The entries are to be reproduced verbatim, and their pictures left out.

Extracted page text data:
========================================

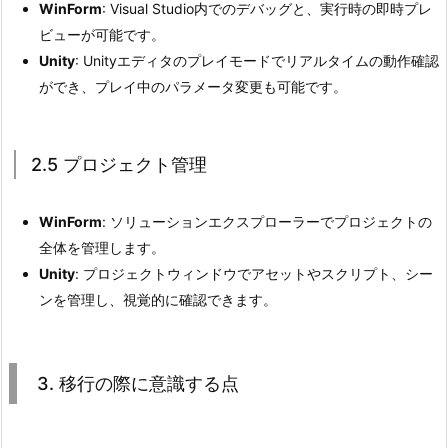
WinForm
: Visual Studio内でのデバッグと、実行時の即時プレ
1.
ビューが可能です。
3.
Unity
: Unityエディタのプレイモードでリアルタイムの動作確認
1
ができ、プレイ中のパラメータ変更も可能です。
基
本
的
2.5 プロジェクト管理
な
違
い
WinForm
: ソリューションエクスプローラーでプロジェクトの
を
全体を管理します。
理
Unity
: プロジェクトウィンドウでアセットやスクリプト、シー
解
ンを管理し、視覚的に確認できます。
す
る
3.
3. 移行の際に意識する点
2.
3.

========================================

§ YOUR SOLUTION
WinForm
: Visual Studio内でのデバッグと、実行時の即時プレ
1.
ビューが可能です。
3.
Unity
: Unityエディタのプレイモードでリアルタイムの動作確認
1
ができ、プレイ中のパラメータ変更も可能です。
基
本
的
2.5 プロジェクト管理
な
違
い
WinForm
: ソリューションエクスプローラーでプロジェクトの
を
全体を管理します。
理
Unity
: プロジェクトウィンドウでアセットやスクリプト、シー
解
ンを管理し、視覚的に確認できます。
す
る
3.
3. 移行の際に意識する点
2.
3.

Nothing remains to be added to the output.